Since we want to maintain compatibility with regular images, a special prefix
is necessary to distinguish Nix image references. Leading slash (/
) is not
valid for image references, so we use nix:0
instead for the <host>:<port>
portion of the image reference regex. 0
is an unbindable port, so it won't
conflict with anything else, but it's arbitrary.
{
"apiVersion": "v1",
"kind": "Pod",
"metadata": {
"labels": {
"name": "redis"
},
"name": "redis"
},
"spec": {
"containers": [
{
"args": [
"--protected-mode",
"no"
],
"image": "nix:0/nix/store/f8b1hia3hcqwa5d46anzy3cszi3s6ybk-nix-image-redis.tar",
"name": "redis",
"ports": [
{
"containerPort": 6379,
"name": "client"
}
]
}
]
}
}
For pure Nix images, this means we can have fully declarative Kubernetes resources, down to the image specification. The Kubernetes resource can be defined fully as a Nix expression and deployed without a Docker Registry.

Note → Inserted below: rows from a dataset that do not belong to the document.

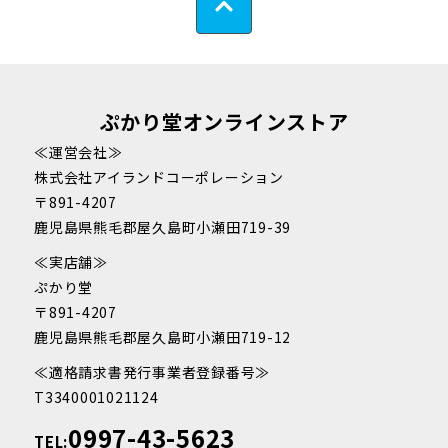
ぷかり堂オンラインストア
≪運営会社≫
株式会社アイランドコーポレーション
〒891-4207
鹿児島県熊毛郡屋久島町小瀬田719-39
≪実店舗≫
ぷかり堂
〒891-4207
鹿児島県熊毛郡屋久島町小瀬田719-12
≪適格請求書発行事業者登録番号≫
T3340001021124
0997-43-5623
TEL: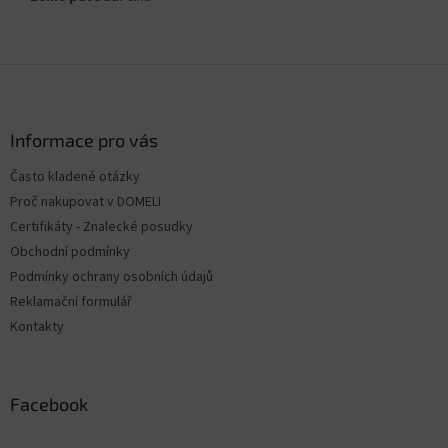
Z
á
p
a
Informace pro vás
t
Často kladené otázky
í
Proč nakupovat v DOMELI
Certifikáty - Znalecké posudky
Obchodní podmínky
Podmínky ochrany osobních údajů
Reklamační formulář
Kontakty
Facebook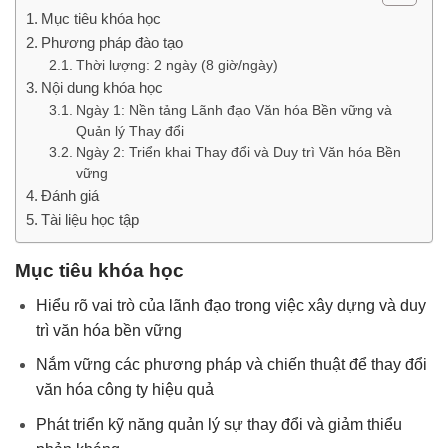
Mục tiêu khóa học
Phương pháp đào tạo
Thời lượng: 2 ngày (8 giờ/ngày)
Nội dung khóa học
Ngày 1: Nền tảng Lãnh đạo Văn hóa Bền vững và
Quản lý Thay đổi
Ngày 2: Triển khai Thay đổi và Duy trì Văn hóa Bền
vững
Đánh giá
Tài liệu học tập
Mục tiêu khóa học
Hiểu rõ vai trò của lãnh đạo trong việc xây dựng và duy
trì văn hóa bền vững
Nắm vững các phương pháp và chiến thuật để thay đổi
văn hóa công ty hiệu quả
Phát triển kỹ năng quản lý sự thay đổi và giảm thiểu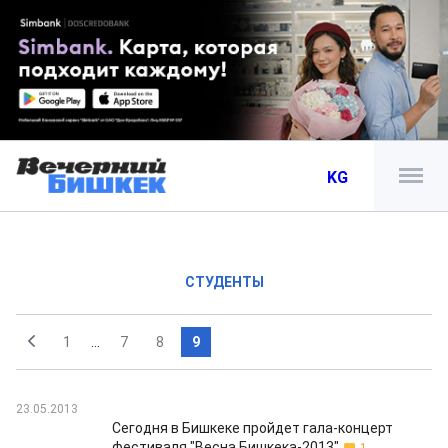
KG
СТУДЕНТЫ
1
...
7
8
9
23.05.2013
Сегодня в Бишкеке пройдет гала-концерт
фестиваля "Весна Бишкека-2013"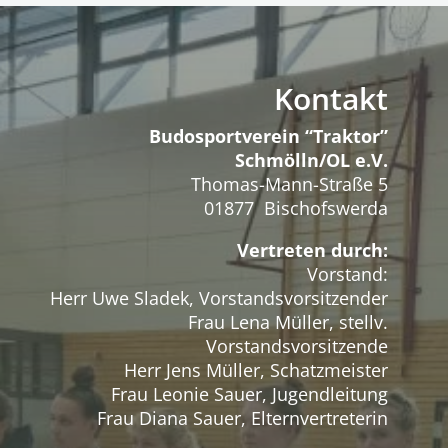
Kontakt
Budosportverein “Traktor”
Schmölln/OL e.V.
Thomas-Mann-Straße 5
01877 Bischofswerda
Vertreten durch:
Vorstand:
Herr Uwe Sladek, Vorstandsvorsitzender
Frau Lena Müller, stellv.
Vorstandsvorsitzende
Herr Jens Müller, Schatzmeister
Frau Leonie Sauer, Jugendleitung
Frau Diana Sauer, Elternvertreterin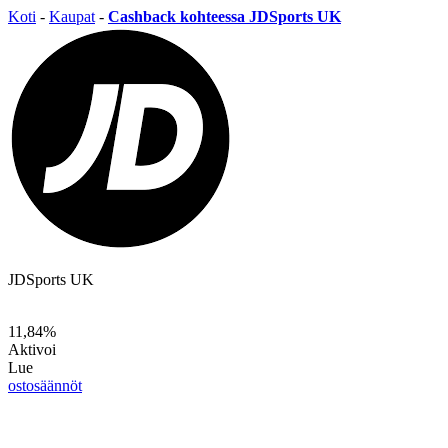
Koti
-
Kaupat
-
Cashback kohteessa JDSports UK
JDSports UK
11,84%
Aktivoi
Lue
ostosäännöt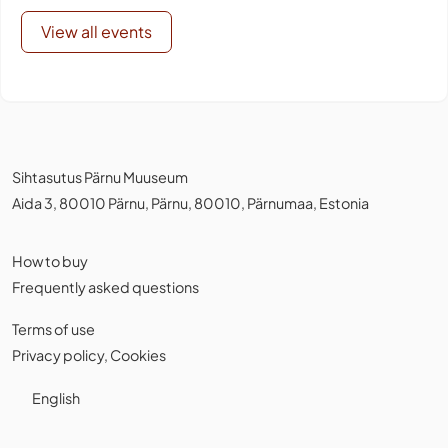
View all events
Sihtasutus Pärnu Muuseum
Aida 3, 80010 Pärnu, Pärnu, 80010, Pärnumaa, Estonia
How to buy
Frequently asked questions
Terms of use
Privacy policy
,
Cookies
English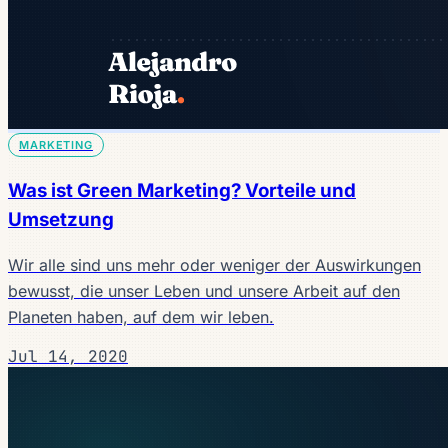
MARKETING
Was ist Green Marketing? Vorteile und
Umsetzung
Wir alle sind uns mehr oder weniger der Auswirkungen
bewusst, die unser Leben und unsere Arbeit auf den
Planeten haben, auf dem wir leben.
Jul 14, 2020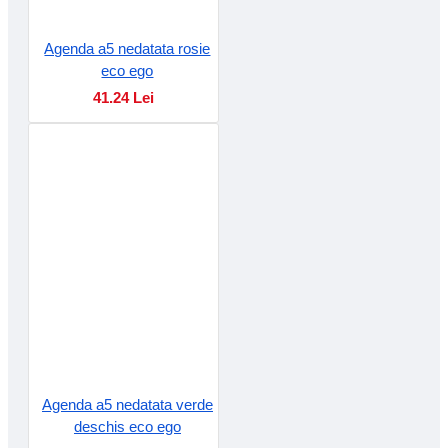
Agenda a5 nedatata rosie
eco ego
41.24 Lei
Agenda a5 nedatata verde
deschis eco ego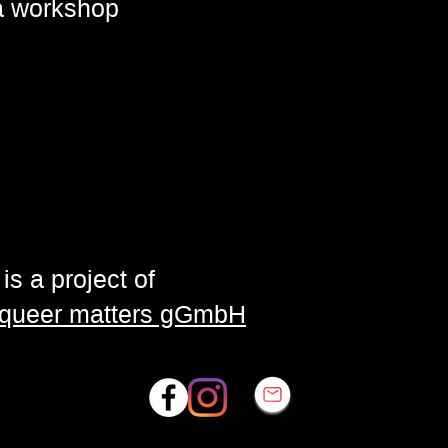
 a workshop
is a project of
| queer matters gGmbH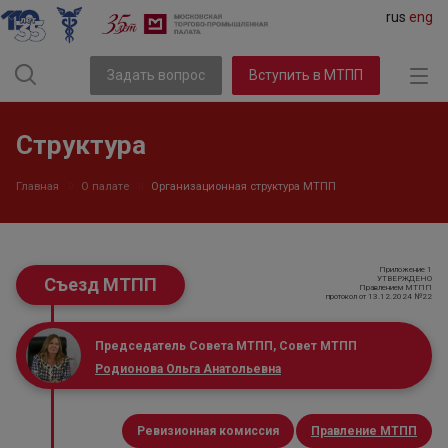
rus
eng
Задать вопрос
Вступить в МТПП
Структура
Главная
О палате
Организационная структура МТПП
Приложение 1
Съезд МТПП
УТВЕРЖДЕНО
Правлением МТПП
протокол от 13.12.2024 №22
Председатель Совета МТПП, Совет МТПП
Родионова Ольга Анатольевна
Ревизионная комиссия
Правление МТПП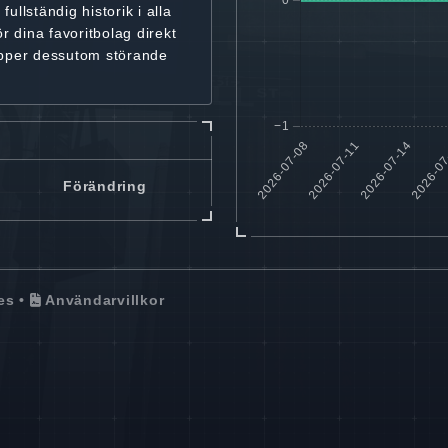
r
fullständig historik
i alla
ör dina favoritbolag
direkt
ipper dessutom störande
Förändring
es
•
Användarvillkor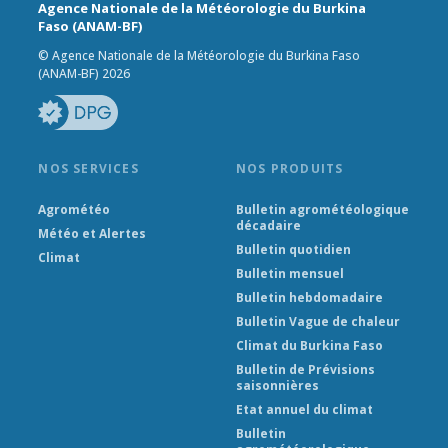
Agence Nationale de la Météorologie du Burkina
Faso (ANAM-BF)
© Agence Nationale de la Météorologie du Burkina Faso
(ANAM-BF) 2026
NOS SERVICES
NOS PRODUITS
Agrométéo
Bulletin agrométéologique
décadaire
Météo et Alertes
Bulletin quotidien
Climat
Bulletin mensuel
Bulletin hebdomadaire
Bulletin Vague de chaleur
Climat du Burkina Faso
Bulletin de Prévisions
saisonnières
Etat annuel du climat
Bulletin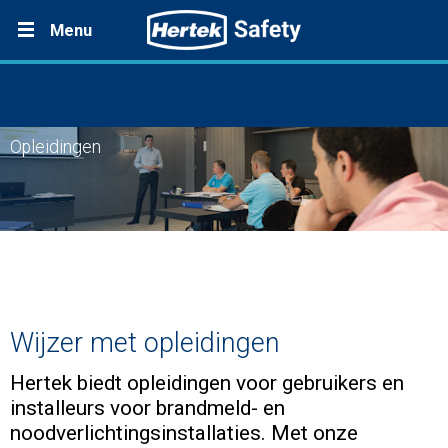
Menu
Hertek opleidingswijzer
Opleidingen
Ontvang de opleidingswijzer
Opleidingsoverzicht
Wijzer met opleidingen
Hertek biedt opleidingen voor gebruikers en
installeurs voor brandmeld- en
noodverlichtingsinstallaties. Met onze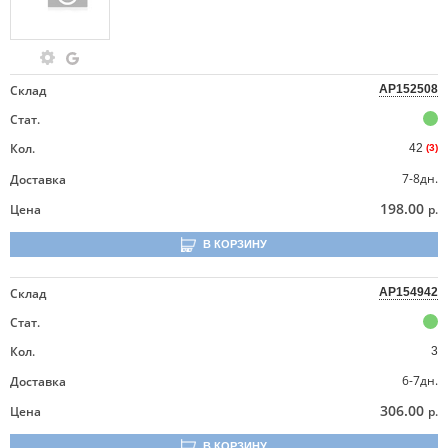
Склад
AP152508
Стат.
Кол.
42
(3)
7-8дн.
Доставка
198.00
Цена
р.
В КОРЗИНУ
Склад
AP154942
Стат.
Кол.
3
6-7дн.
Доставка
306.00
Цена
р.
В КОРЗИНУ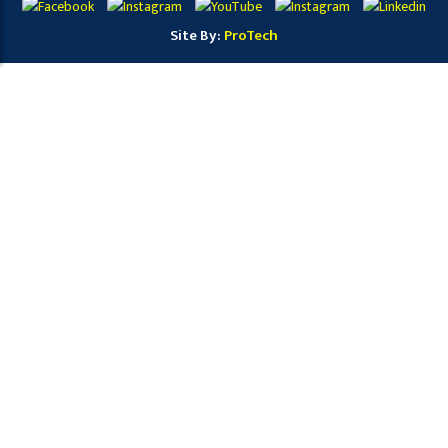
Site By:
ProTech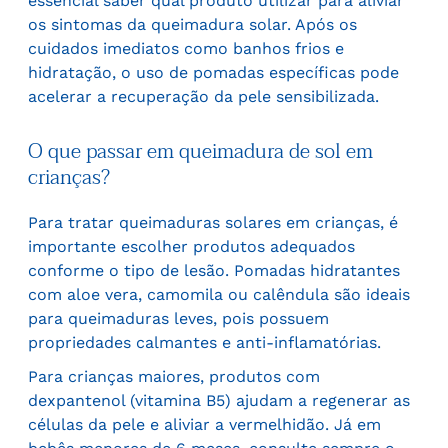
essencial saber qual produto utilizar para aliviar
os sintomas da queimadura solar. Após os
cuidados imediatos como banhos frios e
hidratação, o uso de pomadas específicas pode
acelerar a recuperação da pele sensibilizada.
O que passar em queimadura de sol em
crianças?
Para tratar queimaduras solares em crianças, é
importante escolher produtos adequados
conforme o tipo de lesão. Pomadas hidratantes
com aloe vera, camomila ou calêndula são ideais
para queimaduras leves, pois possuem
propriedades calmantes e anti-inflamatórias.
Para crianças maiores, produtos com
dexpantenol (vitamina B5) ajudam a regenerar as
células da pele e aliviar a vermelhidão. Já em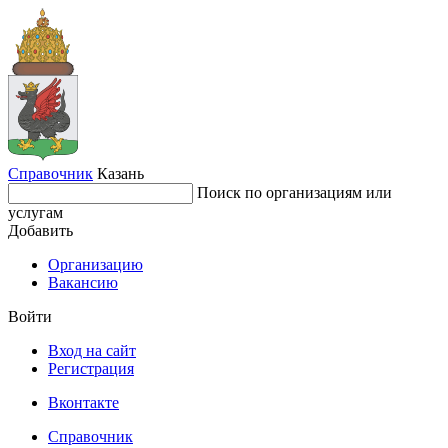
Справочник
Казань
Поиск по организациям или
услугам
Добавить
Организацию
Вакансию
Войти
Вход на сайт
Регистрация
Вконтакте
Справочник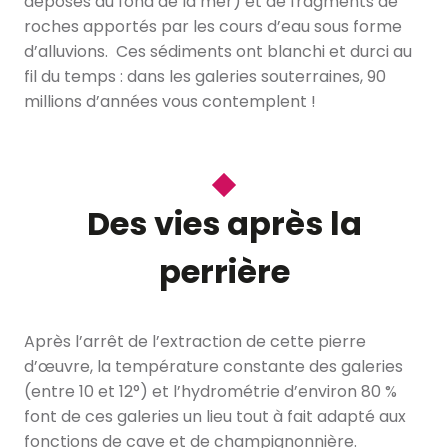
déposés au fond de la mer) et de fragments de
roches apportés par les cours d’eau sous forme
d’alluvions. Ces sédiments ont blanchi et durci au
fil du temps : dans les galeries souterraines, 90
millions d’années vous contemplent !
Des vies après la
perrière
Après l’arrêt de l’extraction de cette pierre
d’œuvre, la température constante des galeries
(entre 10 et 12°) et l’hydrométrie d’environ 80 %
font de ces galeries un lieu tout à fait adapté aux
fonctions de cave et de champignonnière.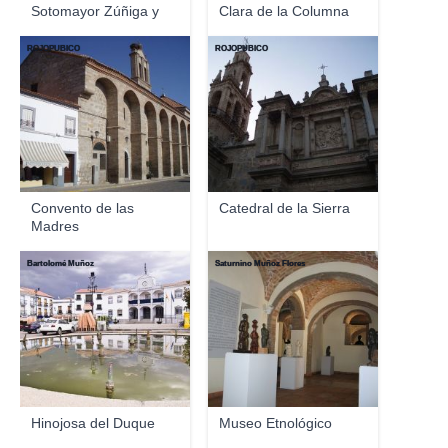
Sotomayor Zúñiga y
Clara de la Columna
Ma...
ROJOPUBICO
ROJOPUBICO
Convento de las
Catedral de la Sierra
Madres
Concepcionistas
Bartolomé Muñoz
Saturnino Muñoz Flores
Hinojosa del Duque
Museo Etnológico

If we decide move the mountpoints tarball generation to unpack time, note that zero size layers is undefined in the OCI specification. The Docker Registry implementation doesn't support zero size layers and must have a valid digest.
Alternatively, the layer tarball can be avoided if we use Non-distributable layers images. However in the Docker Registry implementation, non-distributable layers are only allowed if descriptor "URLs" is also non-zero. The URL must be http or https scheme and without a fragment. It must also pass an "allow" and "deny" regex which is defaulted to deny all, which makes it a non-starter.
There is also foreign
layers with media type
application/vnd.docker.image.rootfs.foreign.*
but it has been
superseded by non-distributable layers. They are not supported
by the Docker Registry implementation but are supported for containerd.
We cannot put annotations on the image manifest itself, because containerd
requires at least one layer that has application/vnd.oci.image.layer.
prefix
for the unpacker to unpack to a remote snapshot.